Question : 51.An investor that purchases a call option XYZ stock, hoping : 1325796

 

51.An investor that purchases a call option on XYZ stock, is hoping that XYZ stock price will:

a.be below the strike price at expiration

b.be above the strike price at expiration

c.be equal to the strike price at expiration

d.none of the above

52.An investor that purchases a put option on ABC stock is hoping that ABC stock will:

a.fall below the put strike price at expiration.

b.rise above the put strike price at expiration.

c.equal the put strike price at expiration.

d.none of the above

53.An investor that writes a naked call could be considered:

a.bullish

b.bearish

c.neutral

d.risk averse

54.ABC stock is currently trading at $28. A call option on ABC with a strike price of $30 and 3 months to expiration trades for $2.75. In order for the option to be considered in the money at expiration, ABC stuck must:

a.be greater than $30.75

b.be greater than $32.75

c.be greater than $30

d.be less than $27.25

55.A put on United Pipeline has 1 year to maturity and a strike price of $45. If an investor purchases that option for $3.25 then in order for the investor to break even, United Pipeline’s stock price on the expiration date must equal

a.$45

b.$48.25

c.$41.75

d.none of the above

56.An investor purchases 2 call options on XYZ stock with a strike price of $50. The call premium is $2.65 each. The investor will breakeven at expiration if the stock price of XYZ is:

a.$50

b.$47.35

c.$55.30

d.$52.65

57.Which of the following conditions must be met in order for put – call parity to hold.

a.The call and put options must be on the same underlying stock

b.The call and put options must have the same expiration date

c.Both options should be European options

d.All of the above

58.An investor that writes a covered call

a.receives a premium for the option he sells.

b.speculates that the stock price will increase above the strike price

c.benefits if the stock price increases above the strike price.

d.pays a premium to the call seller for downside protection on his stock

59.The main difference between an American and a European option is that

a.European options are priced in Euros and American options are priced in dollars.

b.American options can be exercised at any time until expiration while European options can only be exercised on expiration date

c.European options can be exercised at any time until expiration while American options can only be exercised on expiration date

d.American options are standardized contracts while European options are not.

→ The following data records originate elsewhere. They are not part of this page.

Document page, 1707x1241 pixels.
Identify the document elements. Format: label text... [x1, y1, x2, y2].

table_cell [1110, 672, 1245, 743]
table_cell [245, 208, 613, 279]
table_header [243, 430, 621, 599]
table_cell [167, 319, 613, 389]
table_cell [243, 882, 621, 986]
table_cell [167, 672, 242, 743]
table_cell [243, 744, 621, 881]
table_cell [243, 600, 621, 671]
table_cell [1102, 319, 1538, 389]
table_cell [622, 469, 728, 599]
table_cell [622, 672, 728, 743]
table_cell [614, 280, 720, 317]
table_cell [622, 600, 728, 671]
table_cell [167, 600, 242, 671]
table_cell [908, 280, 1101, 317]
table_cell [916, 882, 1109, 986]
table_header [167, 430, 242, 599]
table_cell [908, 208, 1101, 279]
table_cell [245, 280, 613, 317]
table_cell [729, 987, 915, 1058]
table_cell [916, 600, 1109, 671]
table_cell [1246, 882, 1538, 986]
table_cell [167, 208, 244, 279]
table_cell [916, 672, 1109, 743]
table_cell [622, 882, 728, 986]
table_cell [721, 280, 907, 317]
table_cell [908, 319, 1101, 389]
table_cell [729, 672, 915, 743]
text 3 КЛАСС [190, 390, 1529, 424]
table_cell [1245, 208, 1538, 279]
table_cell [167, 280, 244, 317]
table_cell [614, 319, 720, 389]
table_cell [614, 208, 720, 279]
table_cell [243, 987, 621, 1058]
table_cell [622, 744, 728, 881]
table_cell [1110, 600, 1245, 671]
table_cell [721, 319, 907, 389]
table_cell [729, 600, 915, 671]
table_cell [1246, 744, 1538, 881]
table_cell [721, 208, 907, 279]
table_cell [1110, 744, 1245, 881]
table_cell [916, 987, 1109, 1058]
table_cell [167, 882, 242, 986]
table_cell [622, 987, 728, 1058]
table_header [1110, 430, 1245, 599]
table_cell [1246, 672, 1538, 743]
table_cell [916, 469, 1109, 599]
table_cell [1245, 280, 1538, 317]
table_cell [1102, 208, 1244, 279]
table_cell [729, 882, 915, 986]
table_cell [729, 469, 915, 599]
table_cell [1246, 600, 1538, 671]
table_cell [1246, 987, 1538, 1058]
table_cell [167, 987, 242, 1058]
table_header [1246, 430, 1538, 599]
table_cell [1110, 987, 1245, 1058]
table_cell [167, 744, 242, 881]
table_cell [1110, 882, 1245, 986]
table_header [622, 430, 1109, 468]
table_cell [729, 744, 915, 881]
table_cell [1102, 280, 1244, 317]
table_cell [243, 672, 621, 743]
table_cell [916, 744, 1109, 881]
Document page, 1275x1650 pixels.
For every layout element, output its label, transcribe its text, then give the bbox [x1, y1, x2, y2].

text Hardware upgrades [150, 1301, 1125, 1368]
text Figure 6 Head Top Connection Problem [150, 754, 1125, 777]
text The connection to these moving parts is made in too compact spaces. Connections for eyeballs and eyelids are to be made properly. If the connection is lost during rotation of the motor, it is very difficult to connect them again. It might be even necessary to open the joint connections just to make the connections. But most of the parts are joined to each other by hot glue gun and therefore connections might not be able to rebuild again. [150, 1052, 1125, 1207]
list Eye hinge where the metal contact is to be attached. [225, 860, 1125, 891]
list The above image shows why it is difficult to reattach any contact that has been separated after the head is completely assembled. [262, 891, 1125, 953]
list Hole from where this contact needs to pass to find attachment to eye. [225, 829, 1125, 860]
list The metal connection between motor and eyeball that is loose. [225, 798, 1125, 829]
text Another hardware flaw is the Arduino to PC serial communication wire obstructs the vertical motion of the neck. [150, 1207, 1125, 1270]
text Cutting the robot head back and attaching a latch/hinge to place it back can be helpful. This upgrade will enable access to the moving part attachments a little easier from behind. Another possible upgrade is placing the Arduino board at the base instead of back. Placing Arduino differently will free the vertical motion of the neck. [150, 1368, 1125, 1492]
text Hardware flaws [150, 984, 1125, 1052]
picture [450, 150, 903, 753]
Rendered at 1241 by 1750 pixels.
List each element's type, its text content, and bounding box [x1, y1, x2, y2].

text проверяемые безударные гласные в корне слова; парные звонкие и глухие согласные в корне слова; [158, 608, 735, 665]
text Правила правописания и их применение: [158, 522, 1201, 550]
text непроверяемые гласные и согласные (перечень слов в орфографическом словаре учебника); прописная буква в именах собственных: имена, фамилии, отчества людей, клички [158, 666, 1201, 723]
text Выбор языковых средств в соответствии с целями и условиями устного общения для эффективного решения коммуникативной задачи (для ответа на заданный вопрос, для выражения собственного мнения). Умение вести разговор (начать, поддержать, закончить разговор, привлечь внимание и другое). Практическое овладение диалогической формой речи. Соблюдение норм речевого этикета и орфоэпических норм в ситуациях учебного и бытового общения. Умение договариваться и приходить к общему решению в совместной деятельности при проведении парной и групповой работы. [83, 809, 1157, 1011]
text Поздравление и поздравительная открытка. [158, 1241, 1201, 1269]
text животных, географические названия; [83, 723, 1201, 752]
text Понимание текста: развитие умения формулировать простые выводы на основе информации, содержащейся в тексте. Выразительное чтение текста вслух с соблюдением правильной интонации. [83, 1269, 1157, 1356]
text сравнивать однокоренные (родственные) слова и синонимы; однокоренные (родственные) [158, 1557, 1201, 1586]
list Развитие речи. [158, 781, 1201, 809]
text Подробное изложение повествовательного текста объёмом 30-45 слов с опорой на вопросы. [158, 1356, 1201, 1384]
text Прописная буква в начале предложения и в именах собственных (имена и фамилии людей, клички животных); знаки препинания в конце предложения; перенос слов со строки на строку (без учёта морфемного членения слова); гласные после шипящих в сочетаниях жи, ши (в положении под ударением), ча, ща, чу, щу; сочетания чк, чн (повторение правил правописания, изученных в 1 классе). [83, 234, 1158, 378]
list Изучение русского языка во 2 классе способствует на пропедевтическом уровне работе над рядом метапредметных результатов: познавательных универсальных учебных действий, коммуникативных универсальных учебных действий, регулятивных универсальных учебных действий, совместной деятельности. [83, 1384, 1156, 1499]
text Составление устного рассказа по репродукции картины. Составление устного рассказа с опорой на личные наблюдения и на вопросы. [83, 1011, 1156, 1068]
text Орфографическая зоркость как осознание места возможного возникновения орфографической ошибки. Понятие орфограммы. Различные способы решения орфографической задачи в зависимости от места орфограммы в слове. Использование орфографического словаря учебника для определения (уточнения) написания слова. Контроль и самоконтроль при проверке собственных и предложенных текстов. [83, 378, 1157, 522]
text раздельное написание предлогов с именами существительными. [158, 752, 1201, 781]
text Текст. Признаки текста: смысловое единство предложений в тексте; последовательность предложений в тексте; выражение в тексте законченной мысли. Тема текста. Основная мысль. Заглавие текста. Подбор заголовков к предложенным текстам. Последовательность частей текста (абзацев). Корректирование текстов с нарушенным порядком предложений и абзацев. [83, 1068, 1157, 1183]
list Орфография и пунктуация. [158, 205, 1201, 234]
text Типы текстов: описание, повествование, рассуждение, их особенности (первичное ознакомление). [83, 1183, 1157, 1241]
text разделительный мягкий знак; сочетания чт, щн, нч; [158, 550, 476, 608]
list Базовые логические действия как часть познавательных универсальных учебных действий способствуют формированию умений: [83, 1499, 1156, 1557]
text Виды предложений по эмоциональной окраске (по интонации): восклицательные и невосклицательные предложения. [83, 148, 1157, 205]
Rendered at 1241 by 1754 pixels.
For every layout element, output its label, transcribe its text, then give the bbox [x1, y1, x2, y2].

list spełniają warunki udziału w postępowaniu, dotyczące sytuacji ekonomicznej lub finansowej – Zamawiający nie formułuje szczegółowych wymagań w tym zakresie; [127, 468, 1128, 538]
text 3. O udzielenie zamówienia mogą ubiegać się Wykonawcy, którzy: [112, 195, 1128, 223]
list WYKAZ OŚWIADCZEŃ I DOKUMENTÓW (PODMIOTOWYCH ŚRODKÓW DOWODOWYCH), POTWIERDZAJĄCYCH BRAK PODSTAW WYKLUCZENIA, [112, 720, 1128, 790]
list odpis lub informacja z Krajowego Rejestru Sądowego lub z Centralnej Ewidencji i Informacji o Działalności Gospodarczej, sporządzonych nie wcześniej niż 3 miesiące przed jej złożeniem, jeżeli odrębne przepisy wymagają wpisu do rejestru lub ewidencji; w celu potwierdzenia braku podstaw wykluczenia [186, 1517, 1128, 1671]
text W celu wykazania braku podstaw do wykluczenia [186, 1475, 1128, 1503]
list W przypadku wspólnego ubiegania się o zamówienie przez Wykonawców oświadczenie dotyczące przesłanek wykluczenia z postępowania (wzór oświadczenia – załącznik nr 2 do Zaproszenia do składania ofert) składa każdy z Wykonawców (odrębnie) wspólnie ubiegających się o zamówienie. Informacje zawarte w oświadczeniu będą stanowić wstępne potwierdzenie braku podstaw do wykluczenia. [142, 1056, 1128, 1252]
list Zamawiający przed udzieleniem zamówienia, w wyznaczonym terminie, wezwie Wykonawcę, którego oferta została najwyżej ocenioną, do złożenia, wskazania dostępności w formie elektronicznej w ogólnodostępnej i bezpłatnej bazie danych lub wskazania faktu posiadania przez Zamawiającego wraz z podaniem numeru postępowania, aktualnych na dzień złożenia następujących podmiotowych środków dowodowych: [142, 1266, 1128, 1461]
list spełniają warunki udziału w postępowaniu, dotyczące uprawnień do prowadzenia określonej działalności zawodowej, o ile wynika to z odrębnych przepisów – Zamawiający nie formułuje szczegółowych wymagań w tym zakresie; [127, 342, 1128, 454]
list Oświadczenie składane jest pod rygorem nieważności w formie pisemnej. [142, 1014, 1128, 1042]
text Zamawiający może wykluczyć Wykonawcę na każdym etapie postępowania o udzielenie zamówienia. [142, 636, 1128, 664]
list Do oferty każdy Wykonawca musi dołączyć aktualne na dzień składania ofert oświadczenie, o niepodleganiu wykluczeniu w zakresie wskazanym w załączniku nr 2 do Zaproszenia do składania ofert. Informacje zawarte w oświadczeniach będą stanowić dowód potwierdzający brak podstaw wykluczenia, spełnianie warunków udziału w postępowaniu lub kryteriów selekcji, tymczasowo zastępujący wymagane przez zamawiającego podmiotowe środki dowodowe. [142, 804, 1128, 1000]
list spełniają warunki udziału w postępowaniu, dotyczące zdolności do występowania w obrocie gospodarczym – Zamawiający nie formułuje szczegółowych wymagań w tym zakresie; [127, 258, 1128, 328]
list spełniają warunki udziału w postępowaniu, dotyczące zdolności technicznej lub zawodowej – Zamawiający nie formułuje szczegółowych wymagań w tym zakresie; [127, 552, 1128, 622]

60.Kenly Bennett XIV wants to short shares of Axline Industries. However his broker can not find shares available to short. To synthetically produce a short strategy on Axline Industries, Kenly could

a.Buy a put, sell a zero coupon bond with a face value equal to the strike price of the put and the call, and sell a call.

b.Buy a put, sell a zero coupon bond with a face value equal to the strike price of the put and the call, and buy a call.

c.Sell a put, buy a zero coupon bond with a face value equal to the strike price of the put and the call, and sell a call.

d.Buy a put, buy a zero coupon bond with a face value equal to the strike price of the put and the call, and sell a call.